ASSIGNED TASK A =
Reproduce the records verbatim, from their start up to and including the line with "Reading right to", and omit the pictures.

DOCUMENT EXTRACT =
= Beginning of Section =

Often, particularly in the context of welfare policy, a mismatch tends to exist between low-income abused women’s actual needs and the assumptions about those needs that inform policies on domestic violence. While policies and services can help victims to exit abusive relationships and offer protection and material support, they can also come with constraints that make leaving abusers difficult, such as requirements for teen parents to live with a parent, to complete a GED or job training programs, and fear of deportation for immigrants. “One-size fits all” policy approaches, such as those common in state welfare policies, make it hard for victims to make decisions about what works best for their individual situations because their individual experiences get trumped by blanket procedures.
- Diane Purvin. 2007. “At the Crossroads and in the Crosshairs: Social Welfare Policy and Low-Income Women’s Vulnerability to Domestic Violence.” Social Problems 54(2): 188-210.
- Carol Bohmer, Jennifer Brandt, Denise Bronson and Helen Hartnett. 2002. “Domestic Violence Law Reforms: Reactions from the Trenches.” Journal of Sociology and Social Welfare 29(3): 71-87.
- Sharon Hays. 2003. Flat Broke with Children: Women in the Age of Welfare Reform. New York: Oxford University Press.
When it comes to arresting and prosecuting perpetrators, abusers often think of their punishments as evidence of an unfair legal system rather than consequences for their own actions. And while abusers who are arrested and serve jail time are less likely to commit subsequent acts of domestic violence than those who are arrested but not charged with abuse, the affect of arrest on subsequent domestic violence is often contingent on whether or not someone has something to lose — research finds that being arrested deters people with jobs from subsequent domestic violence, but does not deter those without a “stake in conformity.”
- Keith Guzik. 2008. “The Agencies of Abuse: Intimate Abusers’ Experience of Presumptive Arrest and Prosecution.” Law & Society Review, 42(1), 111-144.
- Lawrence Sherman and Douglas A. Smith. 1992. “Crime, Punishment, and Stake in Conformity: Legal and Informal Control of Domestic Violence.” American Sociological Review 57:680-90.
- John Wooldredge and Amy Thistlethwaite. 2002. “Reconsidering Domestic Violence Recidivism: Conditioned Effects of Legal Controls by Individual and Aggregate Levels of Stake in Conformity.”Journal of Quantitative Criminology 18: 45.

= End of Section =

ASSIGNED TASK B =
According to the passage on domestic violence policy, which arrested people does research find are deterred from subsequent domestic violence?

EXTRACTED INFORMATION =
= Beginning of Section =

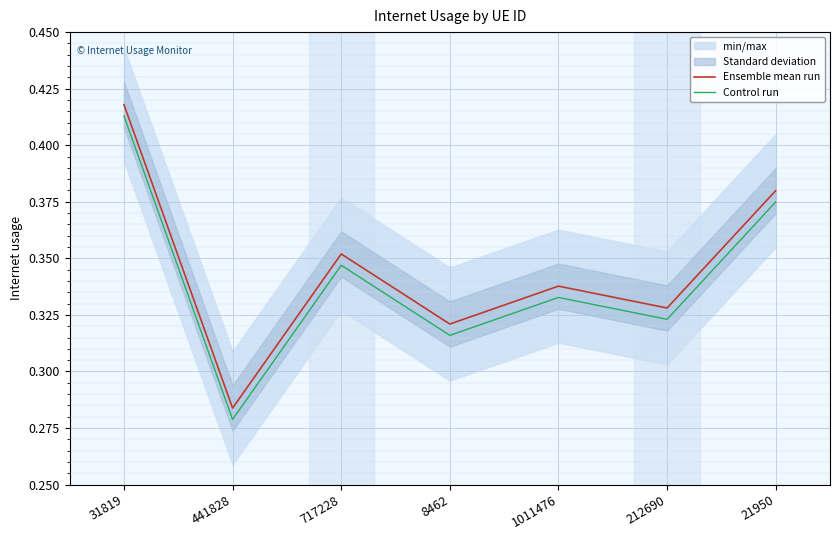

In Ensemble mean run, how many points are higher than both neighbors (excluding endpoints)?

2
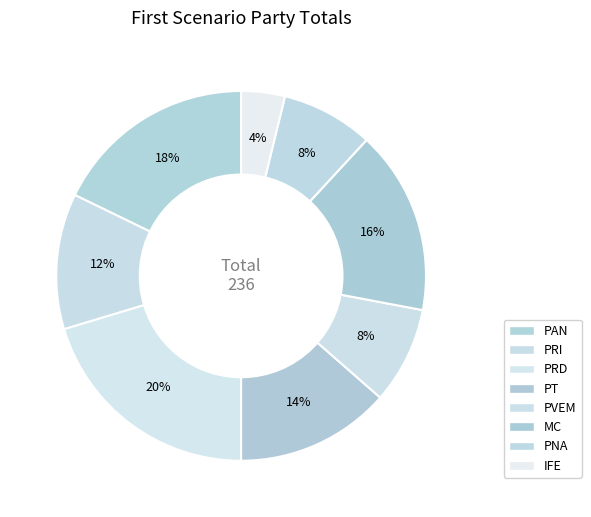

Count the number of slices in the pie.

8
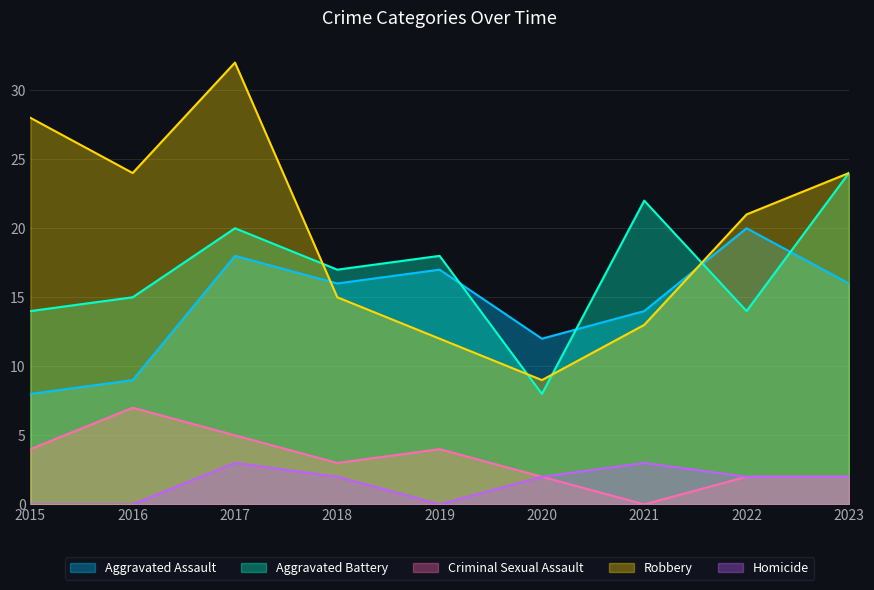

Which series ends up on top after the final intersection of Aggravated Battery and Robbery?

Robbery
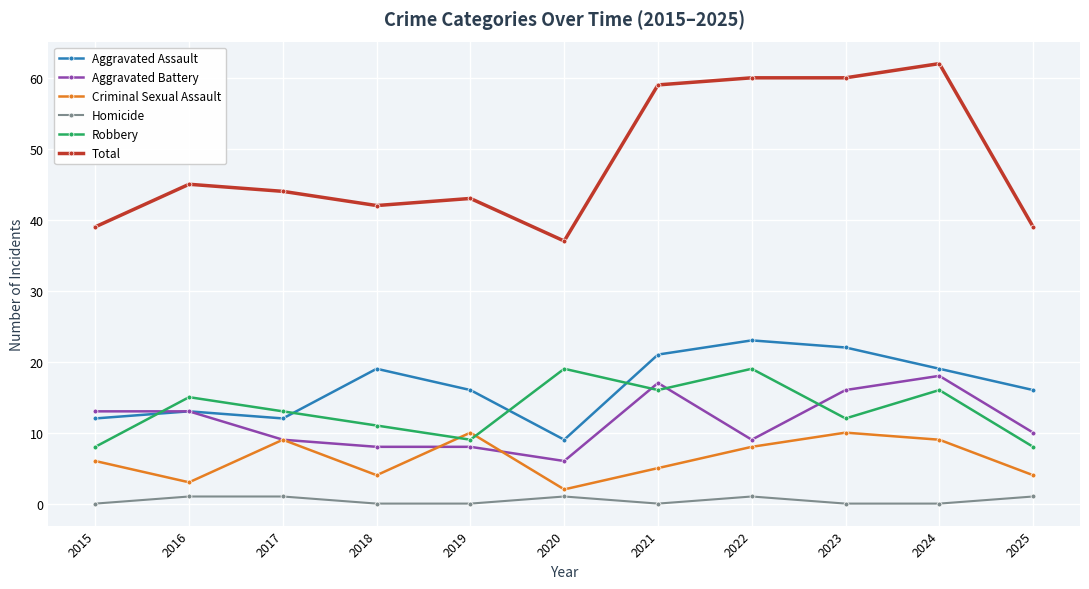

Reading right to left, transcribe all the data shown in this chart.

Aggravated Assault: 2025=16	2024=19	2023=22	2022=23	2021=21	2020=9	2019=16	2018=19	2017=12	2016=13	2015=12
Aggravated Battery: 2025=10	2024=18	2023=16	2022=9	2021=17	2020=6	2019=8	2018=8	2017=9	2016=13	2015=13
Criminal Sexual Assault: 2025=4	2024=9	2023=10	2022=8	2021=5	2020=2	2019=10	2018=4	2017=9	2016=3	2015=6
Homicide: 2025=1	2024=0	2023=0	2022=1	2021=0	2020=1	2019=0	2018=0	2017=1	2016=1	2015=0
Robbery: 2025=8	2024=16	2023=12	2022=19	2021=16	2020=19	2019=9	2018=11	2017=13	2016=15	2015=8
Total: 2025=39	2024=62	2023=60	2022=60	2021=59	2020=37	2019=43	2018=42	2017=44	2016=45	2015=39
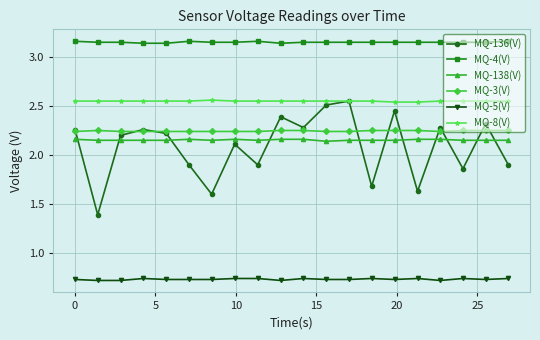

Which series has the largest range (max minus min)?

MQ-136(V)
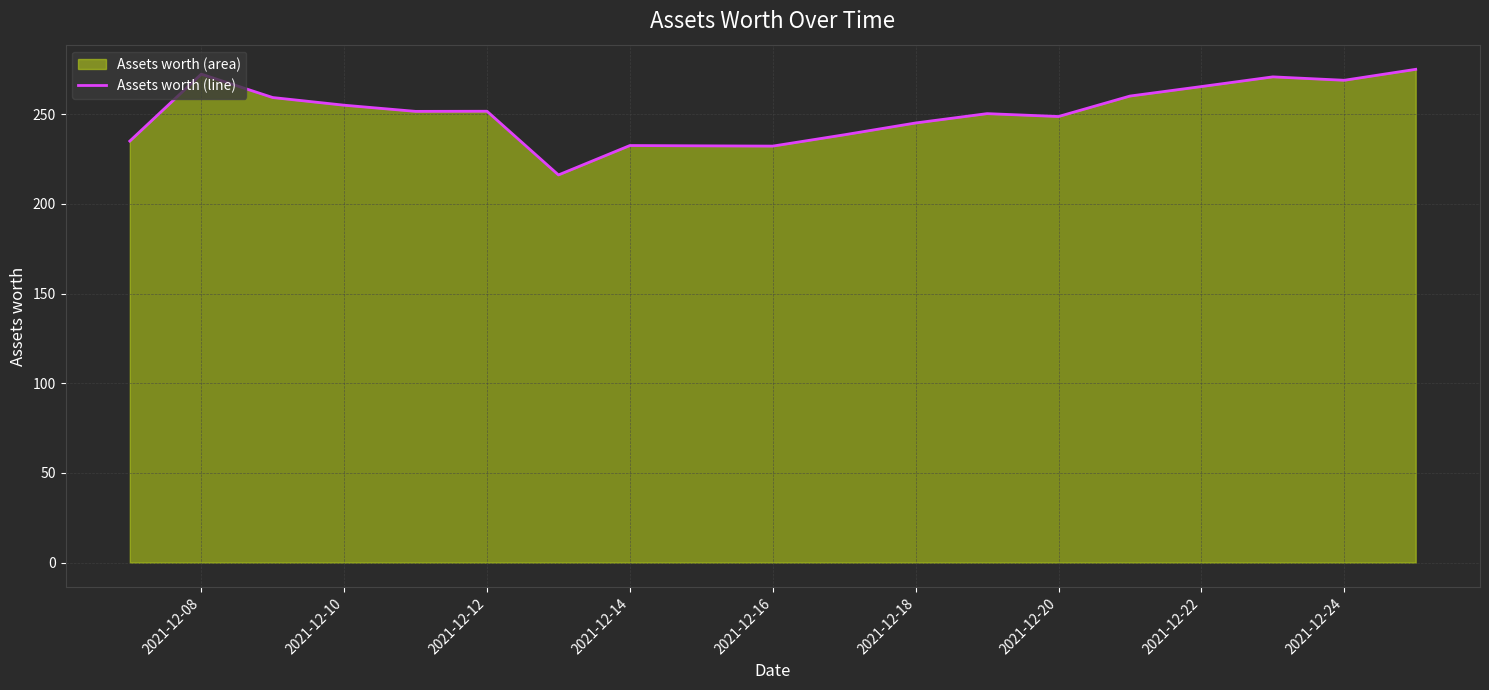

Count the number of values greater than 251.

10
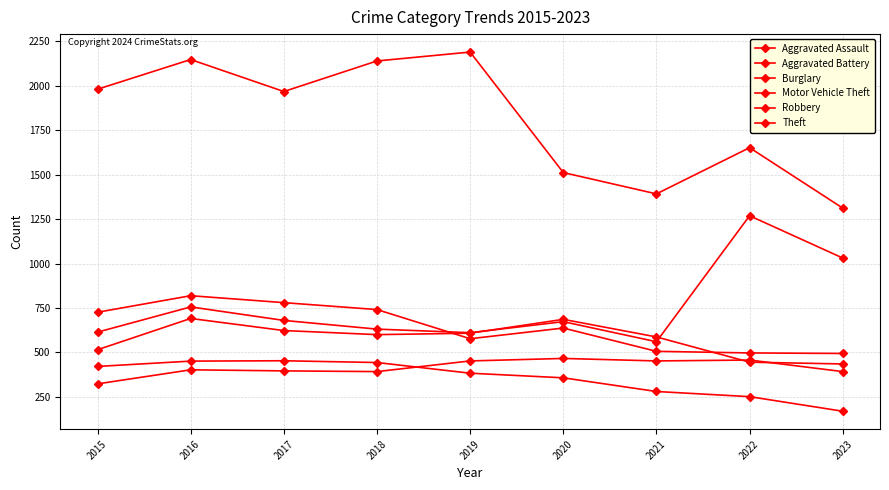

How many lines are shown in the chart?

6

= End of Section =

YOUR RESPONSE A =
In Ensemble mean run, how many points are higher than both neighbors (excluding endpoints)?

2

Count the number of slices in the pie.

8

Which series ends up on top after the final intersection of Aggravated Battery and Robbery?

Robbery

Reading right to left, transcribe all the data shown in this chart.

YOUR RESPONSE B =
People with jobs.